There are lots of stablecoins out there. Here are links to a handful of popular ones:
Gemini Dollar https://gemini.com/dollar/
USD Coin https://www.circle.com/en/usdc
Tether (ECR20) https://tether.to/
3. Pennsylvania DBS: Why are Pennsylvania virtual currency exchanges able to hold USD in their own bank accounts without an MSB license while prepaid issuers and money transmitters need licenses to do the same?
The Pennsylvania Department of Banking and Securities has, helpfully, published guidance answering a number of key questions concerning virtual currency regulation in the state. The guidance says, concerning virtual currency exchanges or Platforms: “These Platforms never directly handle fiat currency; any fiat currency paid by or to a user is maintained in a bank account in the Platform’s name at a depository institution. […] Under the MTA, these Platforms are not money transmitters.
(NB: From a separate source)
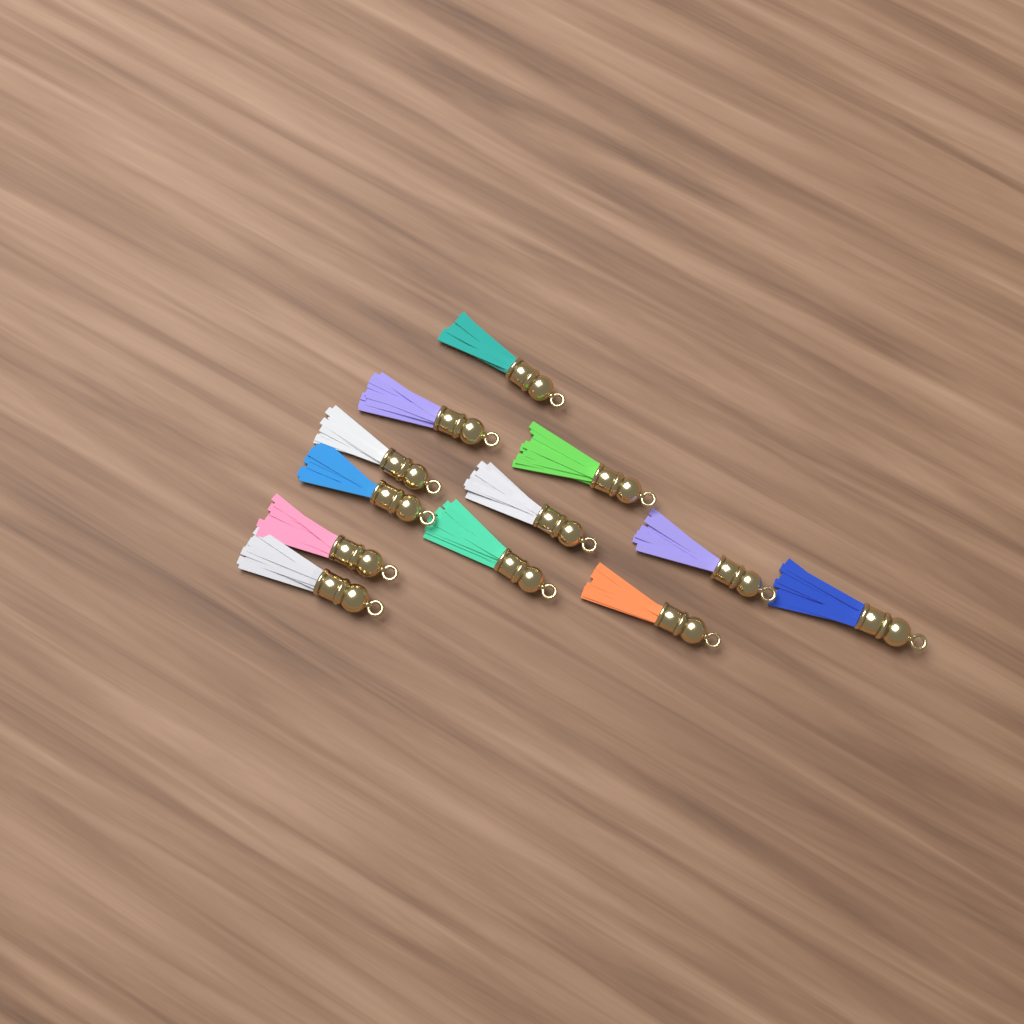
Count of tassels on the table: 12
The Platforms, while never directly handling fiat currency, transact virtual currency settlements for the users and facilitate the change in ownership of virtual currencies for the users. There is no transferring money from a user to another user or 3rd party, and the Platform is not engaged in the business of providing payment services or money transfer services.” The language of that guidance suggests, perhaps mistakenly, that because money of the exchange is held at a bank, the exchange is somehow not a money transmitter. This is, of course, not true of other money transmitters, who require licenses in Pennsylvania regardless of where they keep their money.
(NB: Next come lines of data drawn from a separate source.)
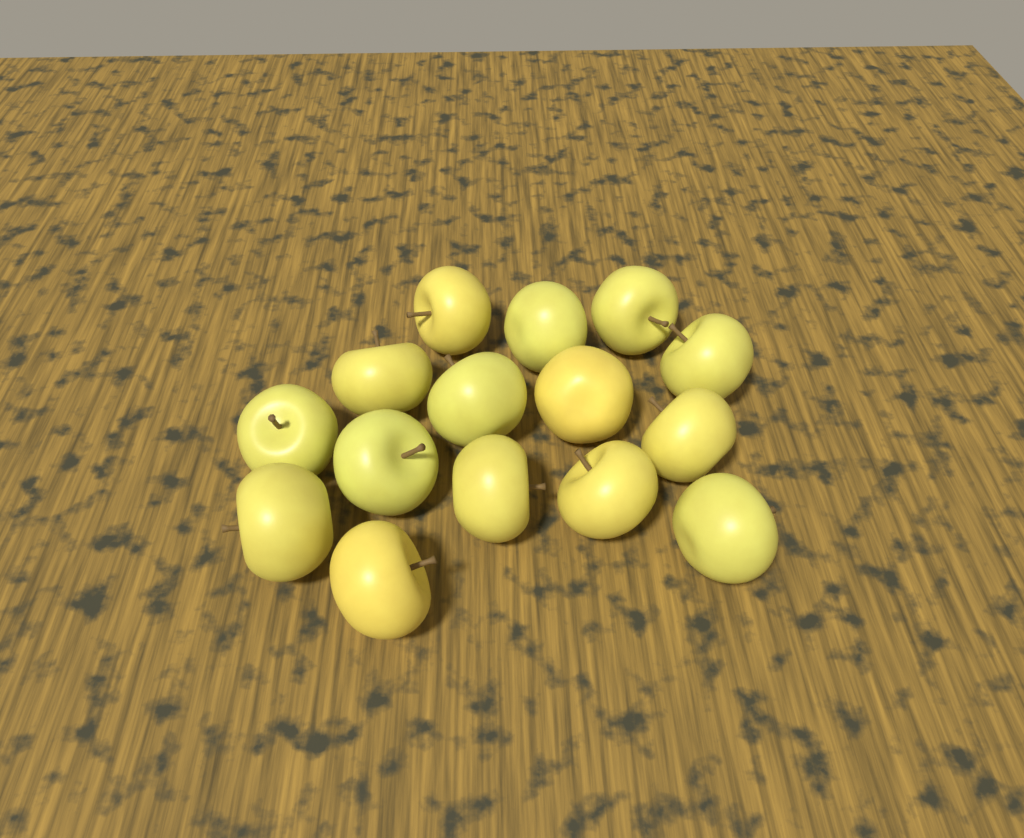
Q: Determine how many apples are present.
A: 15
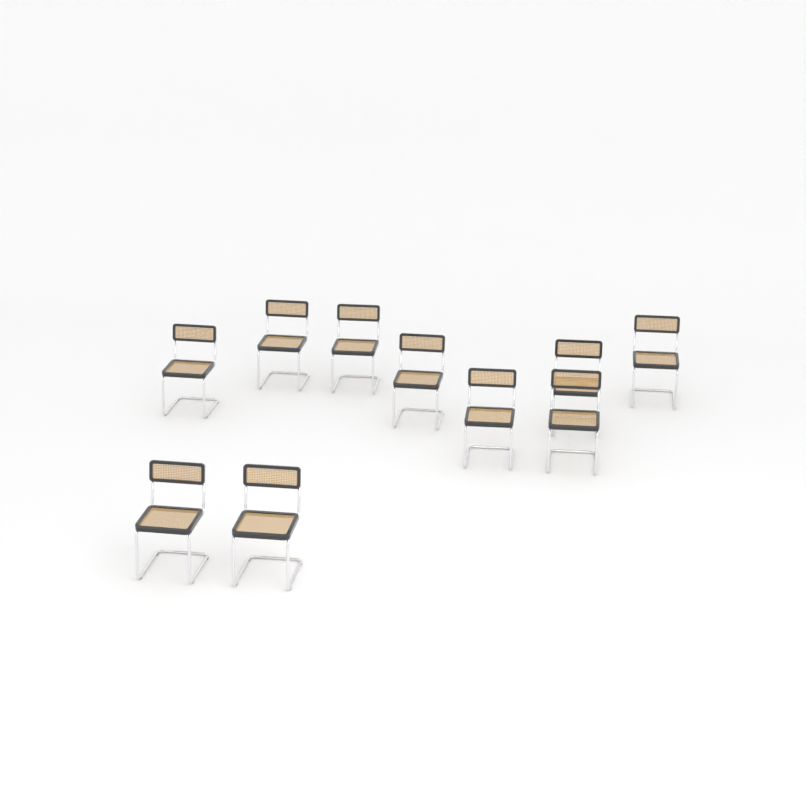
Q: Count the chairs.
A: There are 10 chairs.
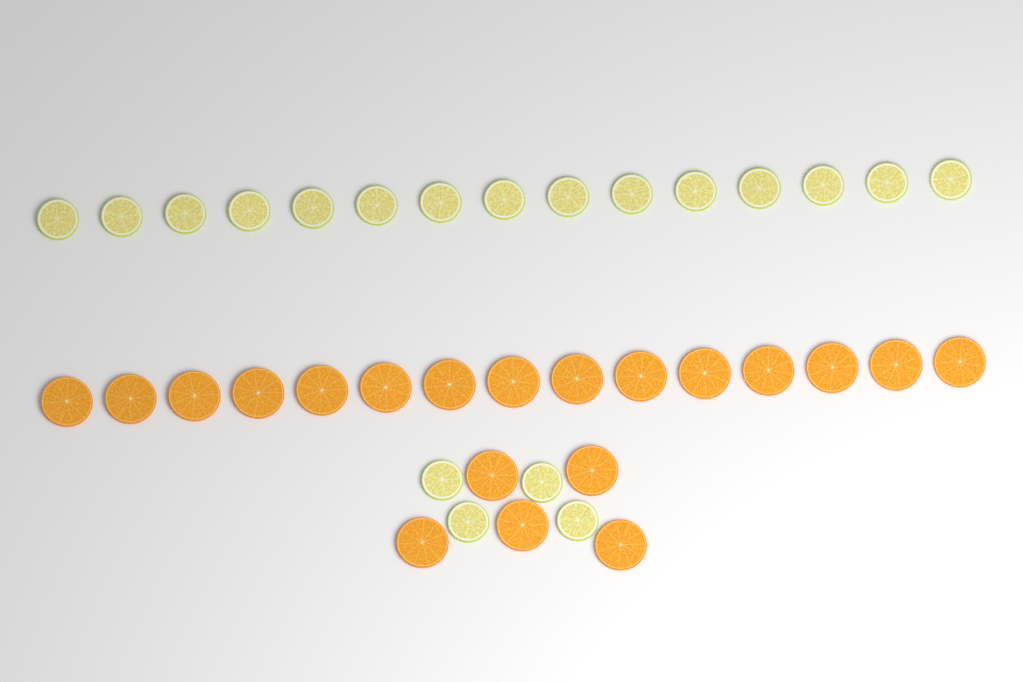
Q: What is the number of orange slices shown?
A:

4. FinCEN: Exactly where is the line between virtual currency investor (not MSB) and a virtual currency exchanger (MSB)?
FinCEN has published excellent guidance on number of aspects of virtual currency, including key definitions, mining, investing, software, trading platform and processors. Taken as a whole, however, the guidance comes up as somewhat inconsistent on the practice of buying and selling virtual currency for your own account (as a user or investor). A person or company that buys and sells virtual currency for their own account (not involving third parties) in only two-party transactions, in any quantity, at any speed and for any volume, should naturally be exempt from MSB status. If they were not, a few hedge funds could be promptly indicted.
Owing to the ever-growing methods of exchanging value, regulators will never achieve perfection in regulating each of them. It is perfectly normal for the ‘range of the possible’ to be much broader than the ‘range of the regulated’. That said, it is incumbent on payments businesses to help regulators understand the latest payment methods so that they can be, where necessary, subject to oversight for the security and soundness of the financial system and weed-out bad actors.